- **RECORDS SUPPLIED**

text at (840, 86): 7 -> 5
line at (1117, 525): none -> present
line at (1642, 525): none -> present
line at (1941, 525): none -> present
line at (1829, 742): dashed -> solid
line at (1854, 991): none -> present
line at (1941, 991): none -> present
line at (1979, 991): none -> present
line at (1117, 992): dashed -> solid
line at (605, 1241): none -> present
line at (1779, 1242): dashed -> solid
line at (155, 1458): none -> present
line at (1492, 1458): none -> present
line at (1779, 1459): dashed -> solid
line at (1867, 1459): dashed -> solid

- **WHAT IS EXPECTED**
Copy every line of the material above, in the same order and without changing a single character.

- **ANSWER TO THE PROBLEM**
text at (840, 86): 7 -> 5
line at (1117, 525): none -> present
line at (1642, 525): none -> present
line at (1941, 525): none -> present
line at (1829, 742): dashed -> solid
line at (1854, 991): none -> present
line at (1941, 991): none -> present
line at (1979, 991): none -> present
line at (1117, 992): dashed -> solid
line at (605, 1241): none -> present
line at (1779, 1242): dashed -> solid
line at (155, 1458): none -> present
line at (1492, 1458): none -> present
line at (1779, 1459): dashed -> solid
line at (1867, 1459): dashed -> solid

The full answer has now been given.